Task item
Please recast every line of the entries below as a Markdown table with the columns "No." and "Line", skipping any blank lines.

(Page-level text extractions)
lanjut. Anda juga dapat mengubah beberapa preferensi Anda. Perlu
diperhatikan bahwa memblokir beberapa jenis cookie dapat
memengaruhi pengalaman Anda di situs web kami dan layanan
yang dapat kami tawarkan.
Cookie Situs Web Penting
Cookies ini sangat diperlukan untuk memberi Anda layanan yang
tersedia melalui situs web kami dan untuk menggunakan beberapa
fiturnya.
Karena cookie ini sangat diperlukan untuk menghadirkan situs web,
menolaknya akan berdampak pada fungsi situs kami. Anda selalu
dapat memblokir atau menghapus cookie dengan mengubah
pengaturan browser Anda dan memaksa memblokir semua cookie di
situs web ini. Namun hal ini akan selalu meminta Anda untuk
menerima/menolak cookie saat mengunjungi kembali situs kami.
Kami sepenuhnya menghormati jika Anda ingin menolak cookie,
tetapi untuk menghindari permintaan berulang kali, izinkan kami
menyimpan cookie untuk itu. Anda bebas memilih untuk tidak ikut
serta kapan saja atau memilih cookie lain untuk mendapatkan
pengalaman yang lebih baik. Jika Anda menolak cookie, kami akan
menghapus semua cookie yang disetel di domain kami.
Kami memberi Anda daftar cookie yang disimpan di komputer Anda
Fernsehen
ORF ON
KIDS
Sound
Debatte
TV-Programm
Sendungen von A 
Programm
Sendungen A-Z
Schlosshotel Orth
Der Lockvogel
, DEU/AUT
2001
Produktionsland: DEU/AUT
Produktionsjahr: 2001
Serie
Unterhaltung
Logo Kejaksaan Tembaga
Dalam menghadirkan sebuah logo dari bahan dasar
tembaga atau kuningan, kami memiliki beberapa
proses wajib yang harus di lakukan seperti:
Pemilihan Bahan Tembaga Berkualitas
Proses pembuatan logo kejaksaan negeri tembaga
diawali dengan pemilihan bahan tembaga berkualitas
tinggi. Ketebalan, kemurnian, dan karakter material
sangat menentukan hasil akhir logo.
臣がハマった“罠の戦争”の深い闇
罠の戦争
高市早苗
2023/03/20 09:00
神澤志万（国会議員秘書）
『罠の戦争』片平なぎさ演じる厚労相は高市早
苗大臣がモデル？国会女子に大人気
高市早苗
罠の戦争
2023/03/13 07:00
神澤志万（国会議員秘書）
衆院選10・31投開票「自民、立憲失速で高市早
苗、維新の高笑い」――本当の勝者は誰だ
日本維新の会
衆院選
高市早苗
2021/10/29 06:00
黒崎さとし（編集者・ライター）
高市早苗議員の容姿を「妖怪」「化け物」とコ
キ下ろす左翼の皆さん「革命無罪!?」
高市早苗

Response to this exercise
| No. | Line |
|---|---|
| 1 | lanjut. Anda juga dapat mengubah beberapa preferensi Anda. Perlu |
| 2 | diperhatikan bahwa memblokir beberapa jenis cookie dapat |
| 3 | memengaruhi pengalaman Anda di situs web kami dan layanan |
| 4 | yang dapat kami tawarkan. |
| 5 | Cookie Situs Web Penting |
| 6 | Cookies ini sangat diperlukan untuk memberi Anda layanan yang |
| 7 | tersedia melalui situs web kami dan untuk menggunakan beberapa |
| 8 | fiturnya. |
| 9 | Karena cookie ini sangat diperlukan untuk menghadirkan situs web, |
| 10 | menolaknya akan berdampak pada fungsi situs kami. Anda selalu |
| 11 | dapat memblokir atau menghapus cookie dengan mengubah |
| 12 | pengaturan browser Anda dan memaksa memblokir semua cookie di |
| 13 | situs web ini. Namun hal ini akan selalu meminta Anda untuk |
| 14 | menerima/menolak cookie saat mengunjungi kembali situs kami. |
| 15 | Kami sepenuhnya menghormati jika Anda ingin menolak cookie, |
| 16 | tetapi untuk menghindari permintaan berulang kali, izinkan kami |
| 17 | menyimpan cookie untuk itu. Anda bebas memilih untuk tidak ikut |
| 18 | serta kapan saja atau memilih cookie lain untuk mendapatkan |
| 19 | pengalaman yang lebih baik. Jika Anda menolak cookie, kami akan |
| 20 | menghapus semua cookie yang disetel di domain kami. |
| 21 | Kami memberi Anda daftar cookie yang disimpan di komputer Anda |
| 22 | Fernsehen |
| 23 | ORF ON |
| 24 | KIDS |
| 25 | Sound |
| 26 | Debatte |
| 27 | TV-Programm |
| 28 | Sendungen von A  |
| 29 | Programm |
| 30 | Sendungen A-Z |
| 31 | Schlosshotel Orth |
| 32 | Der Lockvogel |
| 33 | , DEU/AUT |
| 34 | 2001 |
| 35 | Produktionsland: DEU/AUT |
| 36 | Produktionsjahr: 2001 |
| 37 | Serie |
| 38 | Unterhaltung |
| 39 | Logo Kejaksaan Tembaga |
| 40 | Dalam menghadirkan sebuah logo dari bahan dasar |
| 41 | tembaga atau kuningan, kami memiliki beberapa |
| 42 | proses wajib yang harus di lakukan seperti: |
| 43 | Pemilihan Bahan Tembaga Berkualitas |
| 44 | Proses pembuatan logo kejaksaan negeri tembaga |
| 45 | diawali dengan pemilihan bahan tembaga berkualitas |
| 46 | tinggi. Ketebalan, kemurnian, dan karakter material |
| 47 | sangat menentukan hasil akhir logo. |
| 48 | 臣がハマった“罠の戦争”の深い闇 |
| 49 | 罠の戦争 |
| 50 | 高市早苗 |
| 51 | 2023/03/20 09:00 |
| 52 | 神澤志万（国会議員秘書） |
| 53 | 『罠の戦争』片平なぎさ演じる厚労相は高市早 |
| 54 | 苗大臣がモデル？国会女子に大人気 |
| 55 | 高市早苗 |
| 56 | 罠の戦争 |
| 57 | 2023/03/13 07:00 |
| 58 | 神澤志万（国会議員秘書） |
| 59 | 衆院選10・31投開票「自民、立憲失速で高市早 |
| 60 | 苗、維新の高笑い」――本当の勝者は誰だ |
| 61 | 日本維新の会 |
| 62 | 衆院選 |
| 63 | 高市早苗 |
| 64 | 2021/10/29 06:00 |
| 65 | 黒崎さとし（編集者・ライター） |
| 66 | 高市早苗議員の容姿を「妖怪」「化け物」とコ |
| 67 | キ下ろす左翼の皆さん「革命無罪!?」 |
| 68 | 高市早苗 |